Head's Up on Safety..(I would strongly suggest that you un-plug the unit from the socket when you change cutting blades…the switch is very senative and can easy to move to the on pos…if you do not un plug it.

The noise is acceptable…but could be a bother if one had to use it for continue time…ear defenders are a blessing…if you have them..

Bottom Line…is use this tool with one thing in mind…(It can not do or replace all your tools)
Jerry Hesperia, Ca.


----------



## jerome (Jan 7, 2010)

Bought this tool after reading quite a few decent reviews. I have been pretty pleased with it so far. Read about several people saying the blades come loose after a few seconds of turning it on, but I didn't have any trouble. I just made sure the blade was seated properly, and secured the screw until snug. The blade changing can be a little slow, but I really didn't find myself needing to change blades a lot.

I purchased the 39-piece set. It also comes with an adapter so you can mount other brands of attachments. Says it will fit Dremel, Fein, and Bosch parts. Has a nice soft case for the tool with a small plasitc hard case inside for all the attachments.
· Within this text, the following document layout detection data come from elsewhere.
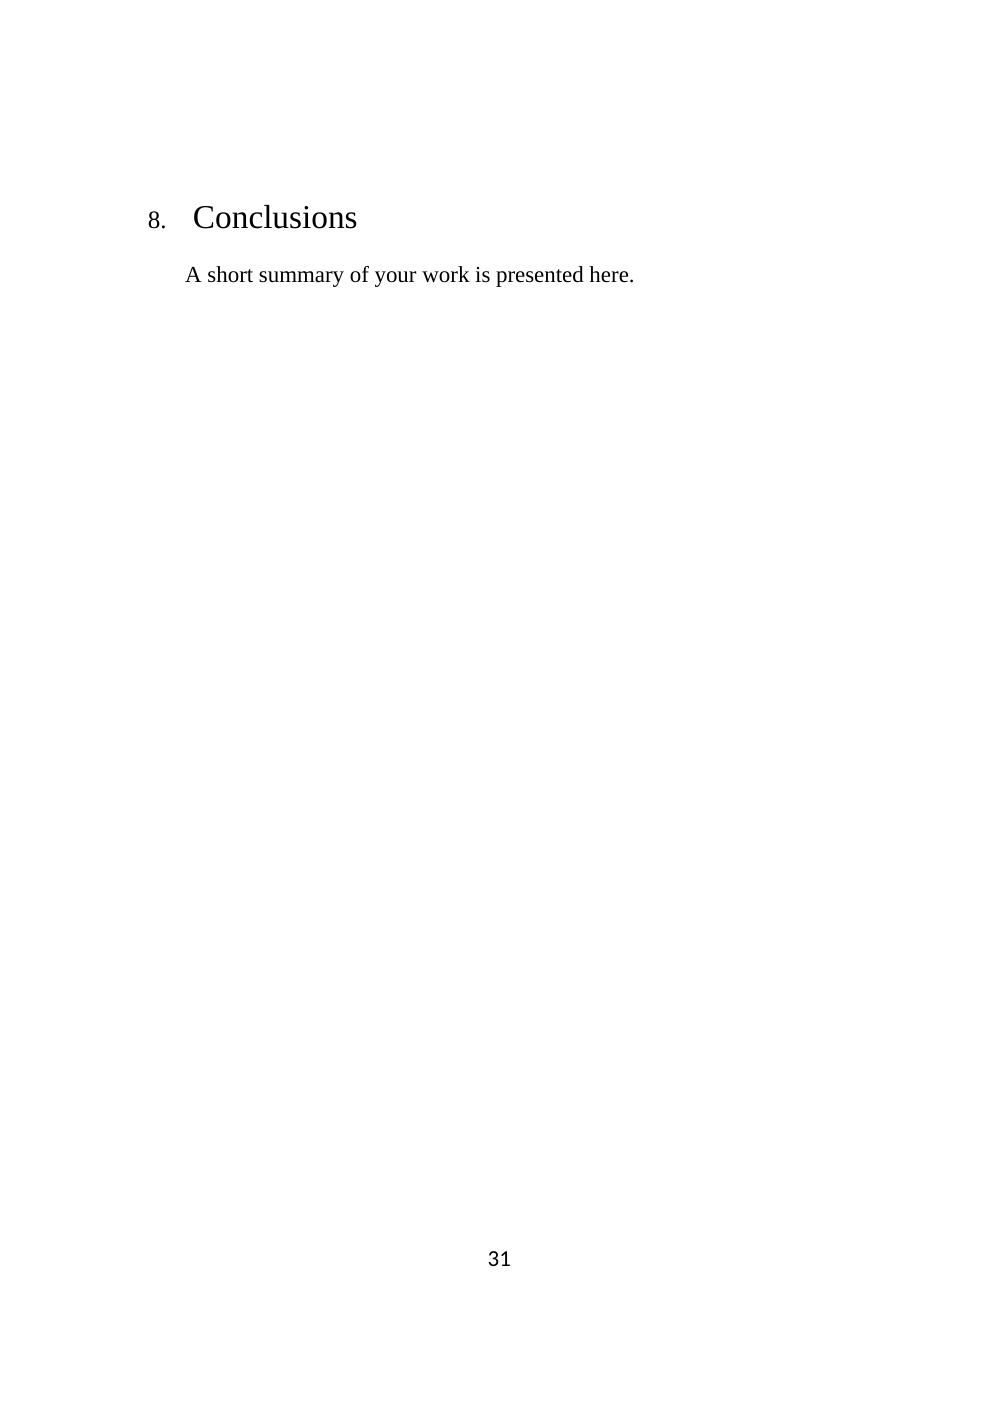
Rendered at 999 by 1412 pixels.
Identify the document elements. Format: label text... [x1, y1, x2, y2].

subtitle Conclusions [148, 198, 850, 236]
text A short summary of your work is presented here. [148, 261, 850, 287]
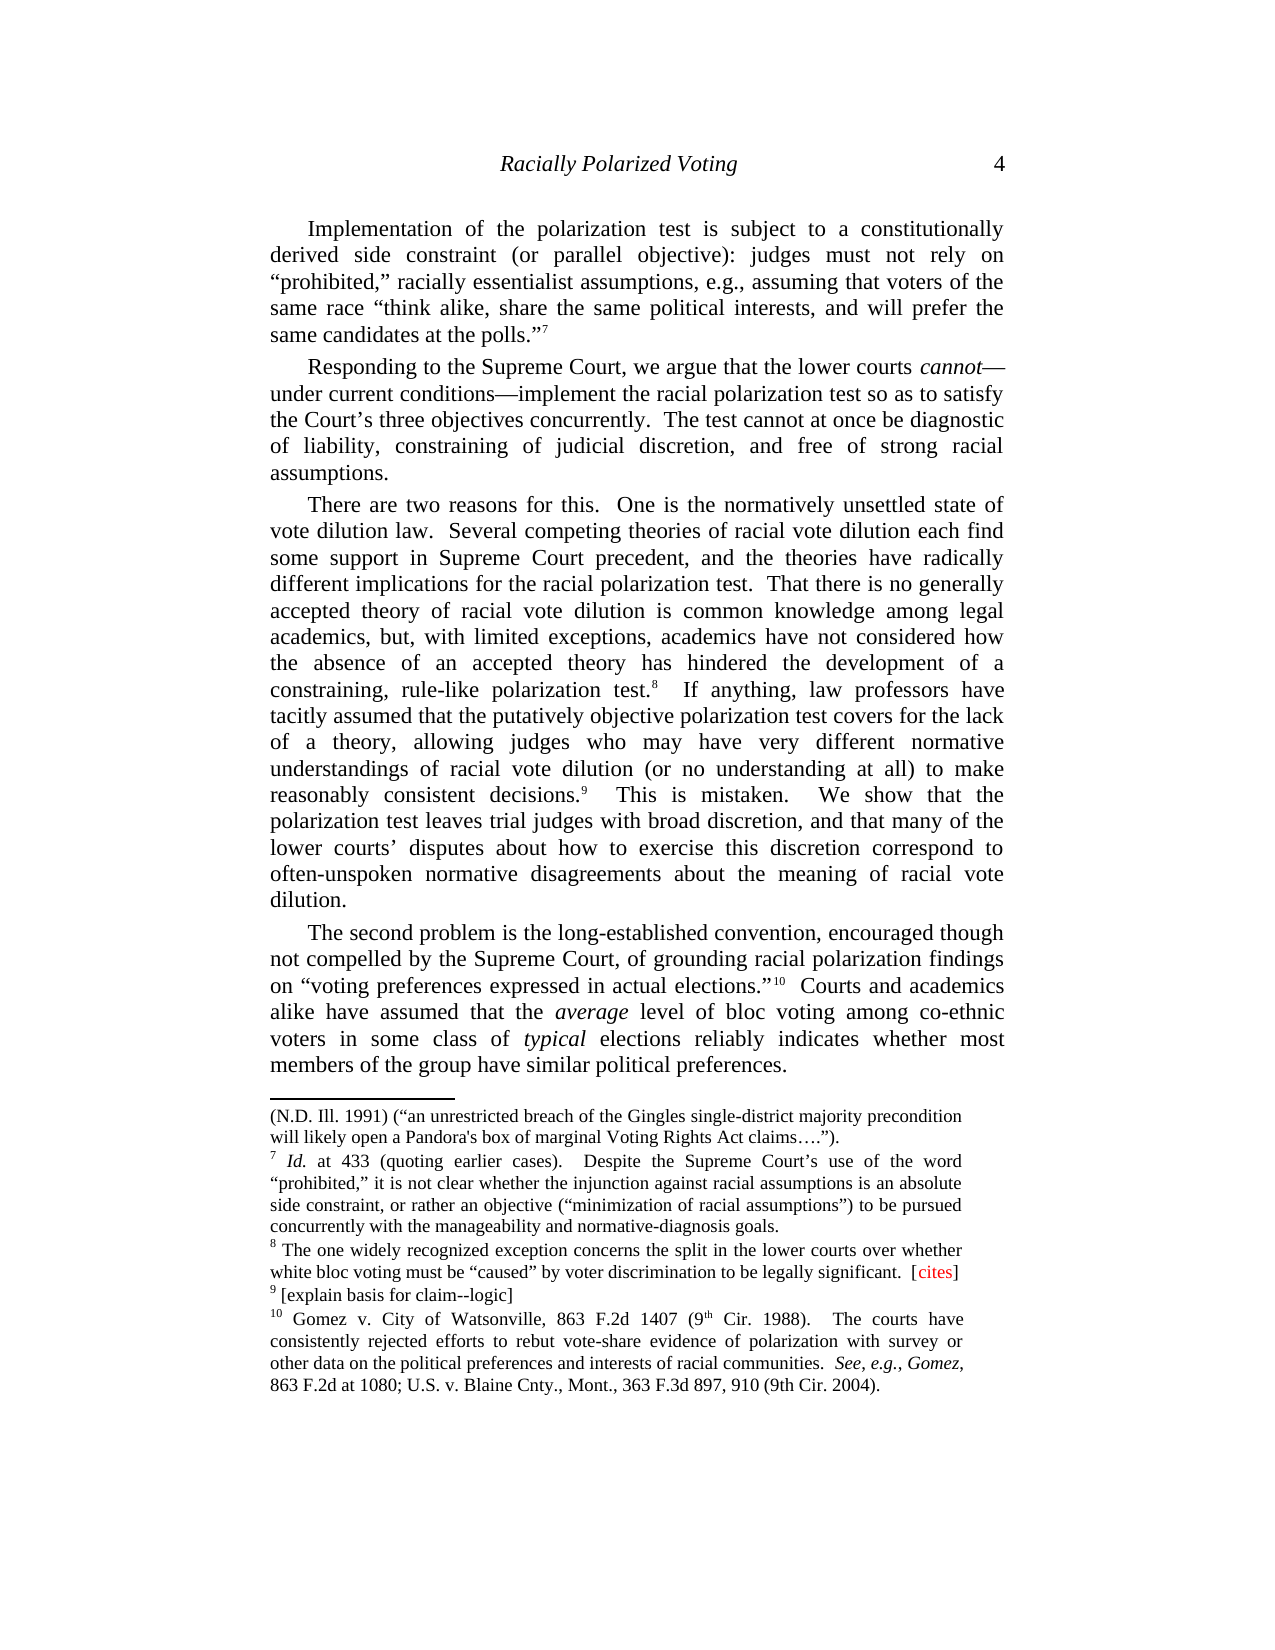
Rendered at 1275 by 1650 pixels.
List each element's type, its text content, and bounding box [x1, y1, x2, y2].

text There are two reasons for this. One is the normatively unsettled state of vote dilution law. Several competing theories of racial vote dilution each find some support in Supreme Court precedent, and the theories have radically different implications for the racial polarization test. That there is no generally accepted theory of racial vote dilution is common knowledge among legal academics, but, with limited exceptions, academics have not considered how the absence of an accepted theory has hindered the development of a constraining, rule-like polarization test. If anything, law professors have tacitly assumed that the putatively objective polarization test covers for the lack of a theory, allowing judges who may have very different normative understandings of racial vote dilution (or no understanding at all) to make reasonably consistent decisions. This is mistaken. We show that the polarization test leaves trial judges with broad discretion, and that many of the lower courts’ disputes about how to exercise this discretion correspond to often-unspoken normative disagreements about the meaning of racial vote dilution. [270, 491, 1005, 913]
text The second problem is the long-established convention, encouraged though not compelled by the Supreme Court, of grounding racial polarization findings on “voting preferences expressed in actual elections.” Courts and academics alike have assumed that the average level of bloc voting among co-ethnic voters in some class of typical elections reliably indicates whether most members of the group have similar political preferences. [270, 919, 1005, 1077]
text Responding to the Supreme Court, we argue that the lower courts cannot—under current conditions—implement the racial polarization test so as to satisfy the Court’s three objectives concurrently. The test cannot at once be diagnostic of liability, constraining of judicial discretion, and free of strong racial assumptions. [270, 353, 1005, 485]
text Implementation of the polarization test is subject to a constitutionally derived side constraint (or parallel objective): judges must not rely on “prohibited,” racially essentialist assumptions, e.g., assuming that voters of the same race “think alike, share the same political interests, and will prefer the same candidates at the polls.” [270, 215, 1005, 347]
My recent use was trimming a plank floor square along a floor joist. My circular saw couldn't reach all the way to the end. My new tool was perfect for the job! Matter of fact I couldn't think of another tool that would of worked well except maybe a hammer and chisel. $139.00 and it has already paid for itself in my book.
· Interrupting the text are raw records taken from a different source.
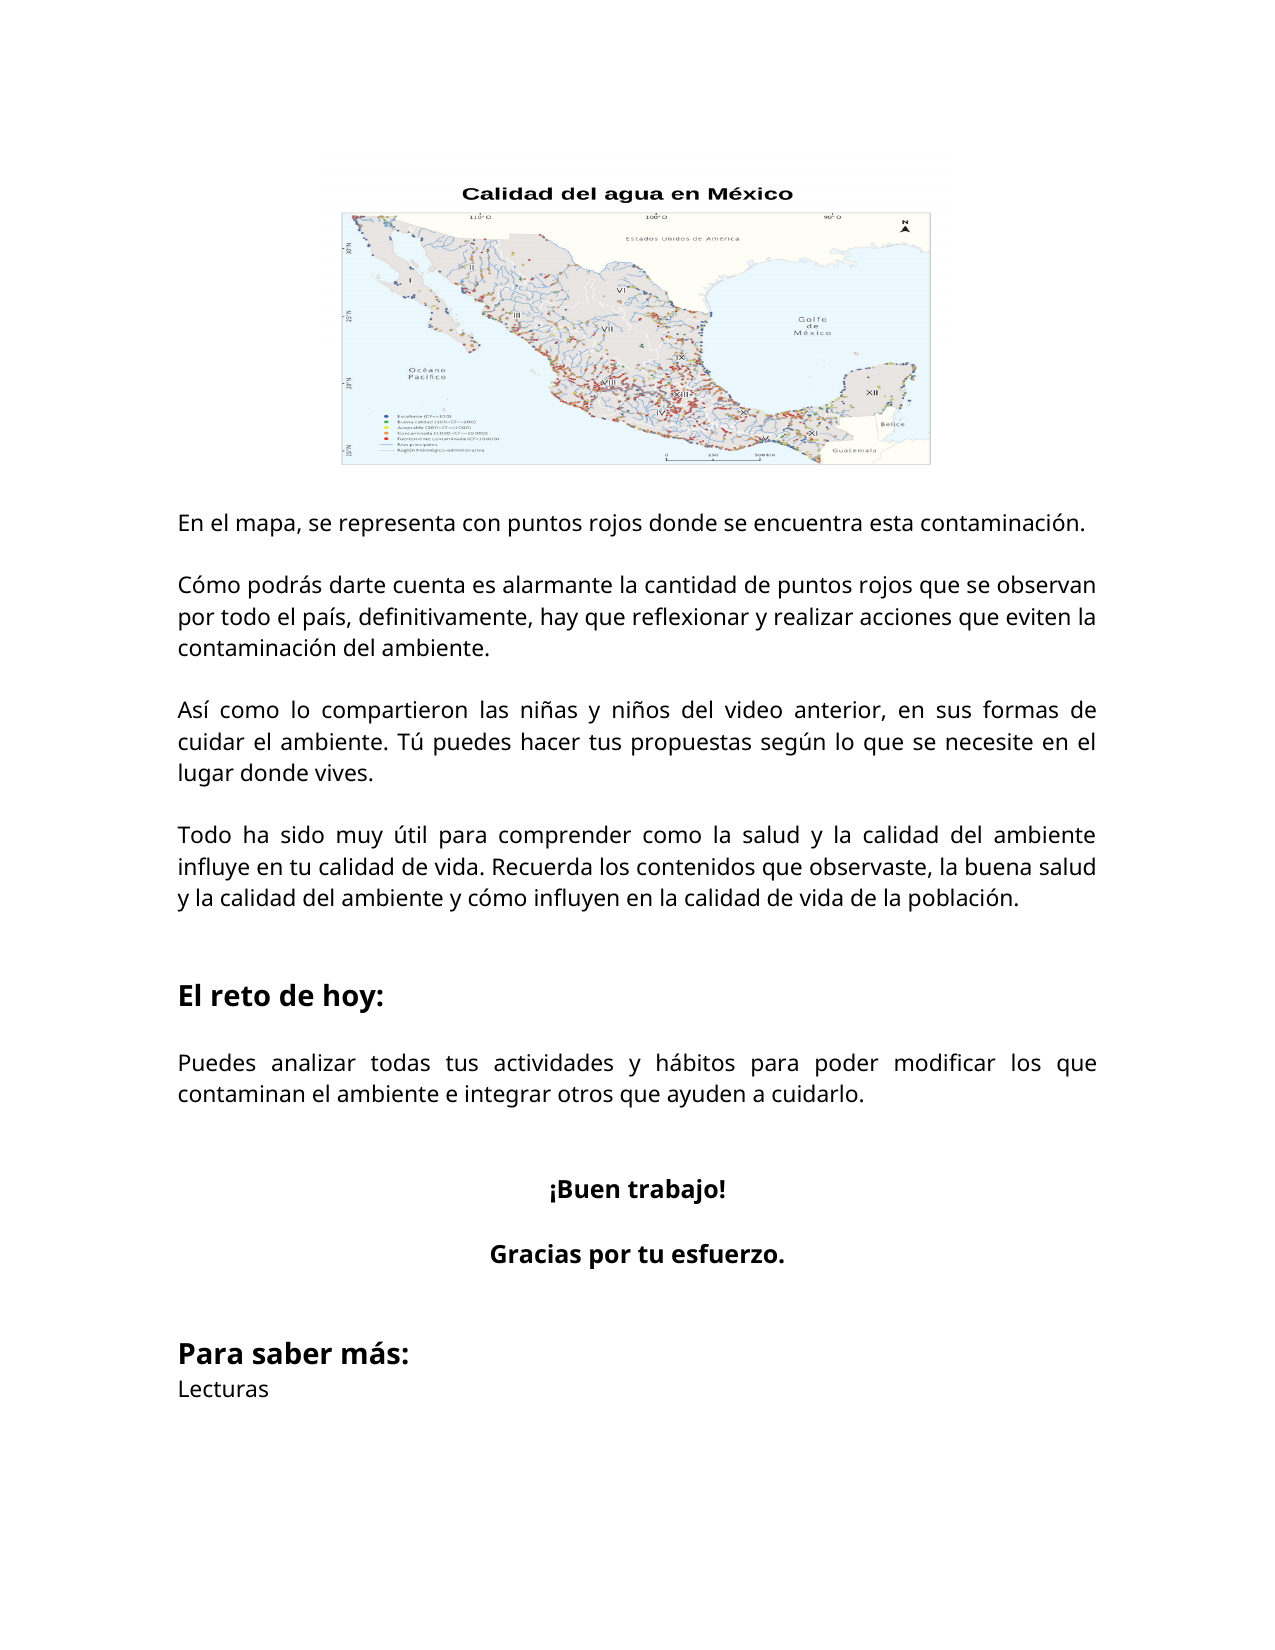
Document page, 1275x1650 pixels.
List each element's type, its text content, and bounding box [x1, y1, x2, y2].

text En el mapa, se representa con puntos rojos donde se encuentra esta contaminación. [177, 507, 1098, 538]
text ¡Buen trabajo! [177, 1172, 1098, 1206]
text Cómo podrás darte cuenta es alarmante la cantidad de puntos rojos que se observan por todo el país, definitivamente, hay que reflexionar y realizar acciones que eviten la contaminación del ambiente. [177, 569, 1098, 663]
text Gracias por tu esfuerzo. [177, 1237, 1098, 1271]
text Todo ha sido muy útil para comprender como la salud y la calidad del ambiente influye en tu calidad de vida. Recuerda los contenidos que observaste, la buena salud y la calidad del ambiente y cómo influyen en la calidad de vida de la población. [177, 819, 1098, 913]
text Para saber más: [177, 1333, 1098, 1373]
text Así como lo compartieron las niñas y niños del video anterior, en sus formas de cuidar el ambiente. Tú puedes hacer tus propuestas según lo que se necesite en el lugar donde vives. [177, 694, 1098, 788]
text Lecturas [177, 1373, 1098, 1404]
text El reto de hoy: [177, 976, 1098, 1015]
text Puedes analizar todas tus actividades y hábitos para poder modificar los que contaminan el ambiente e integrar otros que ayuden a cuidarlo. [177, 1047, 1098, 1109]
picture [320, 147, 955, 476]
I give it a 4 out of 5 stars…good buy so far.


----------



## frankrizzo (May 12, 2010)

I have the Rockwell Soniccrafter in my opinion it does a fair job . The most distrubing part of using it iis the way you have to attach the blades by using the screw. At times the screw has a way to over tighten itself and eventally I think the threads will wear out .


----------



## PennStateMountainMan (Apr 26, 2010)

Just purchased the sonicrafter and look forward to plunge cutting door jams for our new carpet. I'll put it through the test when I cut my hardwood floors straight I hope to meet the carpet. I'll have it Friday so I will post something when I am done testing it out. Like the reviews so far…


----------



## a1Jim (Aug 9, 2008)

Thanks for the review


----------